Estamos inmersos en una sociedad que nos oprime y empuja a competir contra todo y todos; por un puesto de trabajo, por una beca de estudio, por un lugar en la cola del banco, por entrar antes que otro a algún local nocturno, a apurarnos para sentarnos rápidamente en un asiento en el colectivo, antes que otro lo haga.

Vivimos cargados de obligaciones que, conllevan, a nuevas obligaciones con el sólo fin de alienar al hombre, hacerlo monótono e igual a los demás, en una masa gris de un conjunto de órganos que se desplazan en un establo adornado con rascacielos, luces de neón, polución, tristeza.

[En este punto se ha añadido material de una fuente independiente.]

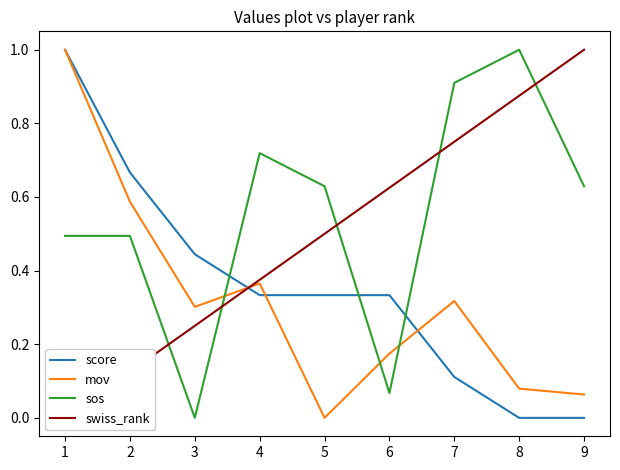

Rank the series by their average value, from highest to lowest.

sos, swiss_rank, score, mov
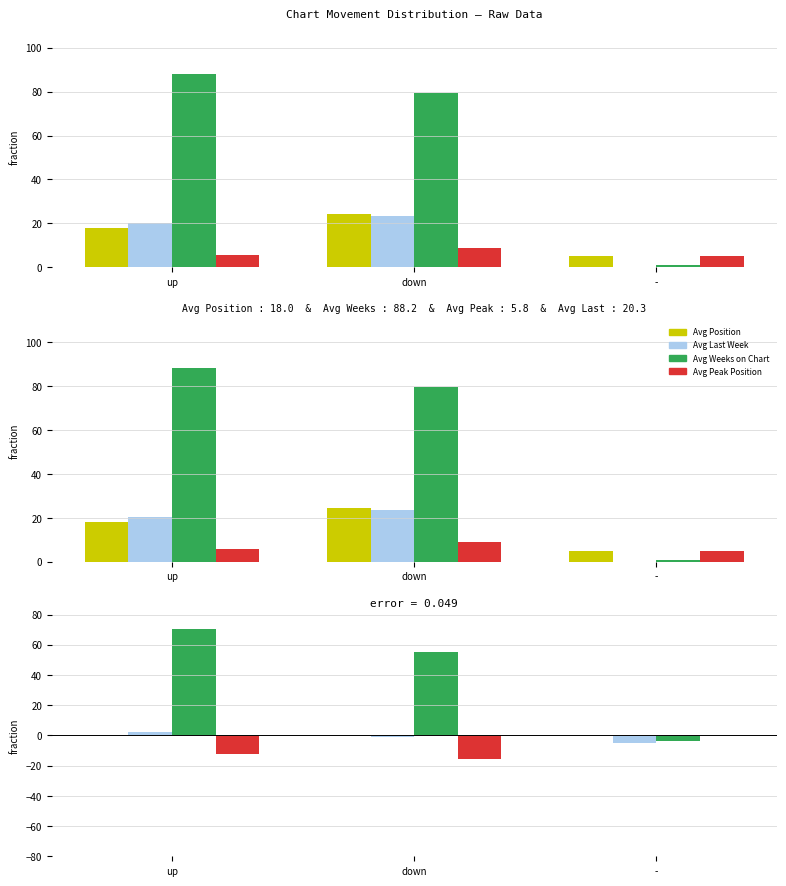

Which has a higher value, down or -?

down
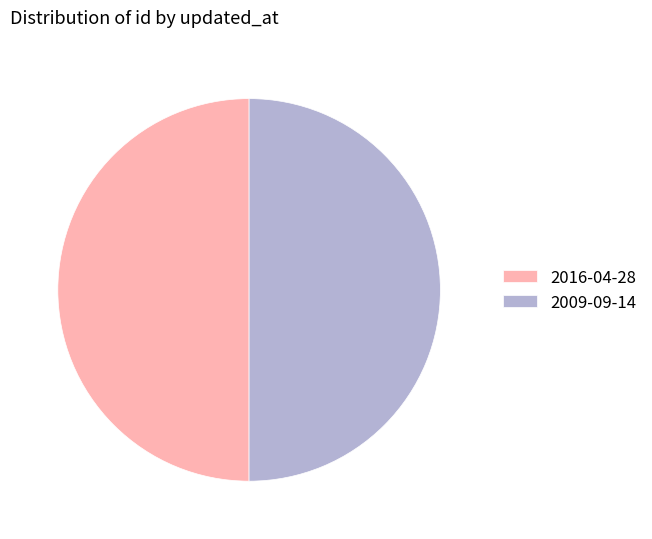

Is the sum of 2016-04-28 and 2009-09-14 greater than half?

Yes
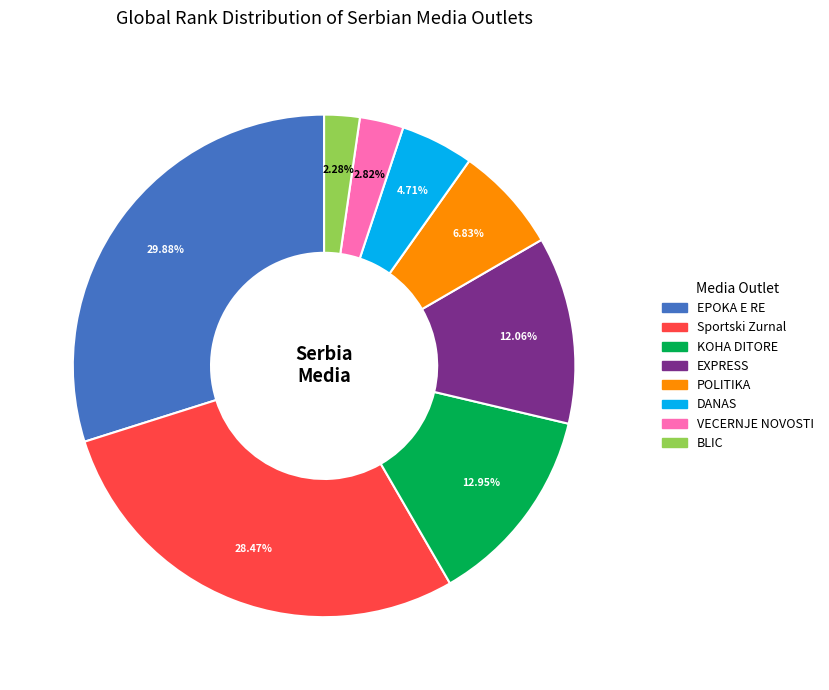

To the nearest percent, what is the difference between the largest and smallest slice percentages?

28%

Nos preocupamos de que nuestros jóvenes piensen, pero dudo que querramos que piensen distinto a nosotros. Tenemos un temor, natural, al cambio, a lo que el “nuevo” puede traer consigo: una mirada superadora, o al menos centrada desde otro paradigma, con cambio de modos y costumbres, de lógicas y retóricas.

Les exigimos que aprendan a escribir, a decir, a pensar. Les enseñamos las maneras correctas de expresarse verbalmente (fallamos en la enseñanza de la expresión corporal), les damos sustentos y marcos teóricos de mil posibilidades de líneas de pensamientos que nunca podrán articular con una realidad extasiada de información, publicidad subliminal y explícita, de una degradación del cuerpo como objeto de consumo y abuso.

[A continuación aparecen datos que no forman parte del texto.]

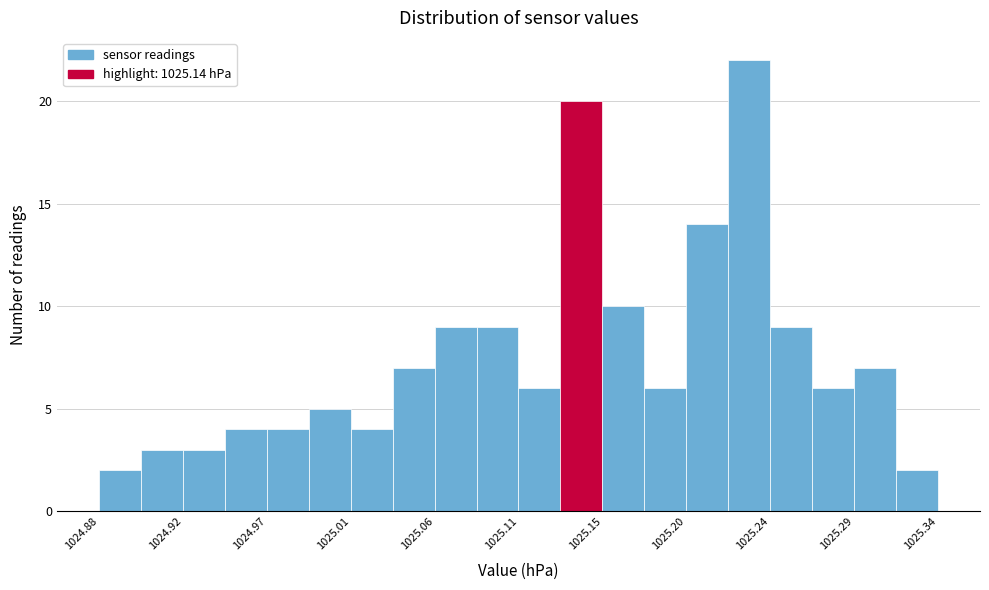

Reading left to right, transcribe this chart: for each bar, give the range it covers on the x-axis and its height. Neither the bar edges nor the heights are printed on the chart, so give them approximately, as read against the axes.

1024.875 to 1024.898: 2
1024.898 to 1024.921: 3
1024.921 to 1024.944: 3
1024.944 to 1024.967: 4
1024.967 to 1024.990: 4
1024.990 to 1025.013: 5
1025.013 to 1025.036: 4
1025.036 to 1025.059: 7
1025.059 to 1025.082: 9
1025.082 to 1025.105: 9
1025.105 to 1025.128: 6
1025.128 to 1025.151: 20
1025.151 to 1025.174: 10
1025.174 to 1025.197: 6
1025.197 to 1025.220: 14
1025.220 to 1025.243: 22
1025.243 to 1025.266: 9
1025.266 to 1025.289: 6
1025.289 to 1025.312: 7
1025.312 to 1025.335: 2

¿Cuándo vamos a estimular el sentir? ¿Acaso se puede enseñar a sentir?

¿O lo que está a nuestro alcance es brindar posibilidades, experiencias, vivencias?

Le robaré una expresión a F.R.F. : es la opinión de un cuatro de copas, que entiende la importancia de los procesos cognitivos, relacionales, socio-afectivos, motrices, pero que sospecha que se generó un vacío en el campo del sentir. Ese campo que enriquece el espíritu, produce placer, ordena los pensamientos, convida a la reflexión crítica de nuestras acciones, enaltece nuestras virtudes hasta límites insospechados, genera vínculos, promueve la expresión, dibuja una sonrisa.

Dejo esta inquietud sentada; es un primer esbozo de lo que, pretendo, sea un largo escrito, enriquecido por opiniones encontradas, debates sinceros, parafernalias amistosas, charlas de café, mates y placeres.

La rueda está girando… Es sólo el comienzo.